• [HOW TO COMPLETE THIS TASK] Throughout the listing that follows, find each line with the word "abattage" and copy it.

:: RECORD EXTRACTS

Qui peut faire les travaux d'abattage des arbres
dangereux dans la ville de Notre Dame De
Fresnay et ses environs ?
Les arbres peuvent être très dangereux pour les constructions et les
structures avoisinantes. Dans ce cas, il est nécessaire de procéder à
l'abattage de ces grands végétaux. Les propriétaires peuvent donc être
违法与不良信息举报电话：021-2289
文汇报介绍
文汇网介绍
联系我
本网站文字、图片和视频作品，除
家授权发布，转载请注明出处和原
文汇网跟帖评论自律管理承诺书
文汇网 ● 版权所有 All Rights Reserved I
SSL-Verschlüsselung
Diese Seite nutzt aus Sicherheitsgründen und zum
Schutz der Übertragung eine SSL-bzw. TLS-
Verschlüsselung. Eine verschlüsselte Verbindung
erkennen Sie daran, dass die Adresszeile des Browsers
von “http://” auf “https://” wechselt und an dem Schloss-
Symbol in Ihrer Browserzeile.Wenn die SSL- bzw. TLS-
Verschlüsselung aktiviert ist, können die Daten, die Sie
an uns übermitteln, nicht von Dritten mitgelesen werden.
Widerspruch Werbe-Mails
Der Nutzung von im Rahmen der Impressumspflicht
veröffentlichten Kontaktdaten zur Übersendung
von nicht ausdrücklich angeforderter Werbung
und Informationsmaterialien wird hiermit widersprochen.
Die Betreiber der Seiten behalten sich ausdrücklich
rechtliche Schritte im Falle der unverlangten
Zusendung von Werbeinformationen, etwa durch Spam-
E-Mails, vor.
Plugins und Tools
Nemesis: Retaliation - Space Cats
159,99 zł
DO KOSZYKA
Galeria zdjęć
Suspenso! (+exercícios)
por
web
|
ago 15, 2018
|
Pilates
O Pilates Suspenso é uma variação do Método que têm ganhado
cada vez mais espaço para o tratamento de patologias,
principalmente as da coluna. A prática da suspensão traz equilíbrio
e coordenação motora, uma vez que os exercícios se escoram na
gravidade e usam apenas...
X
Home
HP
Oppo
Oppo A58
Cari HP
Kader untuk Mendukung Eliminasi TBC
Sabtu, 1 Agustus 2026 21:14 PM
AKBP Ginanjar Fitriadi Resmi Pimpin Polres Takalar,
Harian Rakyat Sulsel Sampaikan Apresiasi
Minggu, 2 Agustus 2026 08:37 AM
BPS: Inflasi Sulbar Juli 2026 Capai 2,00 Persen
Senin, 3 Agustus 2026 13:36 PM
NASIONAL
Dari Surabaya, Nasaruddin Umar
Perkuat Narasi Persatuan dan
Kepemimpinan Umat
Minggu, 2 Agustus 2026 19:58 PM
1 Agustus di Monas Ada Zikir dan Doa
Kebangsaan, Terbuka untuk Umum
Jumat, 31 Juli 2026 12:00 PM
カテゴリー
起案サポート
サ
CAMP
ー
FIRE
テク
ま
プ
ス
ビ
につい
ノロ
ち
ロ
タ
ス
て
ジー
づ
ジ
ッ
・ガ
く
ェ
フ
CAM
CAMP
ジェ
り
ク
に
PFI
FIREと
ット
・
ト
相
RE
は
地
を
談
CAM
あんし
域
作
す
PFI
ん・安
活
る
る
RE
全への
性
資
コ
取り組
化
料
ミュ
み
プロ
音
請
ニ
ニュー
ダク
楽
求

::::

• [SOLUTION]
Qui peut faire les travaux d'abattage des arbres
l'abattage de ces grands végétaux. Les propriétaires peuvent donc être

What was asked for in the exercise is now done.